> EXTRAIT DU TEXTE

L’icône de la Nativité

Homélie de la nuit de Noël 2005 à Douai, diffusée par France Culture.

L’icône, en Orient, dit en couleurs la foi de l’Église, le plus souvent mieux que les livres. Je regarde l’icône de la Nativité :

Marie ?
Elle n’est pas à genoux, mais étendue, comme la femme qui vient d’accoucher. Elle porte trois étoiles d’or sur les épaules et sur le front : elle est vierge avant, pendant et après la naissance de son enfant.

Cela vaut la peine de bien regarder Marie. Car, sans aucun mépris pour les gestes de l’amour qui donnent aux époux la joie d’enfanter, Dieu nous dit, par elle, que la vie vient plus de Lui, que de l’amour, si beau soit-il, de nos parents.

Joseph ?
Il est accroupi dans un coin, songeur. A l’écoute surtout : il est tout oreilles pour son Dieu. Vous savez qu’il ne dit pas un seul mot dans tout l’Évangile : dans le silence attentif, il entend les trois appels surprenants, dérangeants, déroutants, que Dieu lui adresse par son ange. Il se souvient bien du premier, le plus difficile à admettre :
Mt 1, 20 "Joseph, fils de David, ne crains pas de prendre chez toi Marie, ton épouse, car ce qui est engendré en elle vient de l’Esprit Saint. Joseph, alors, prit chez lui son épouse et, sans qu’il l’ait connue, elle enfanta un fils."

> ENTRÉES
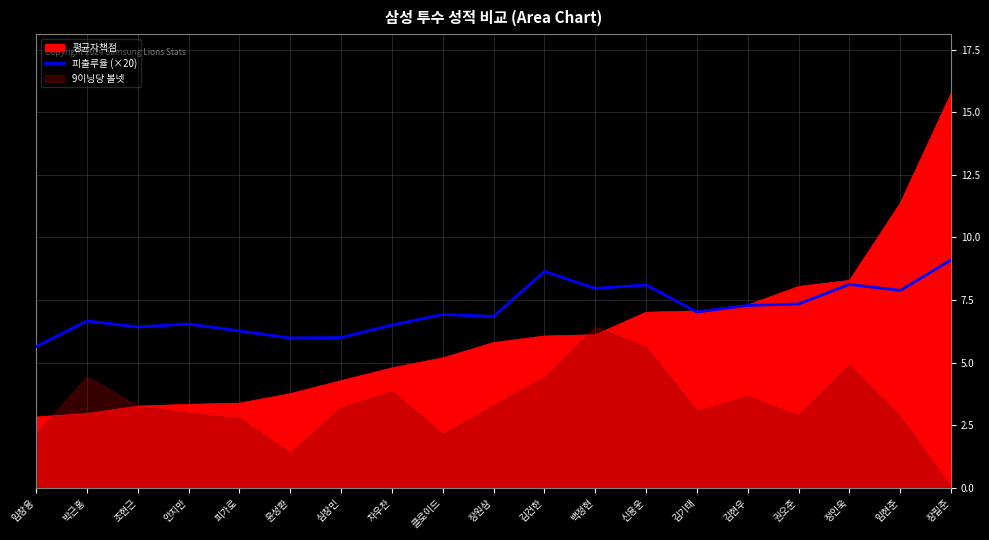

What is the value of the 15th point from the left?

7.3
* * *
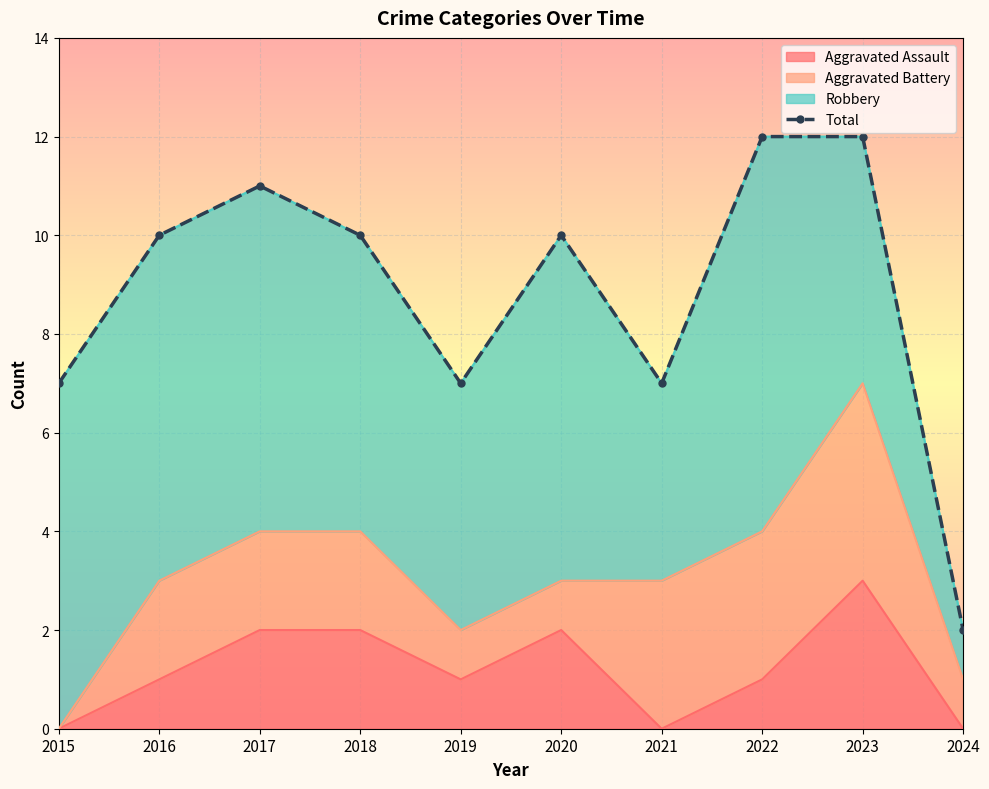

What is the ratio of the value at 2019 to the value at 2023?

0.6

> OBJECTIF DE L'EXERCICE
Restituez sans la moindre modification le passage de l'homélie qui va de « Homélie de la » à « de nos parents. ».

> CORRIGÉ
Homélie de la nuit de Noël 2005 à Douai, diffusée par France Culture.

L’icône, en Orient, dit en couleurs la foi de l’Église, le plus souvent mieux que les livres. Je regarde l’icône de la Nativité :

Marie ?
Elle n’est pas à genoux, mais étendue, comme la femme qui vient d’accoucher. Elle porte trois étoiles d’or sur les épaules et sur le front : elle est vierge avant, pendant et après la naissance de son enfant.

Cela vaut la peine de bien regarder Marie. Car, sans aucun mépris pour les gestes de l’amour qui donnent aux époux la joie d’enfanter, Dieu nous dit, par elle, que la vie vient plus de Lui, que de l’amour, si beau soit-il, de nos parents.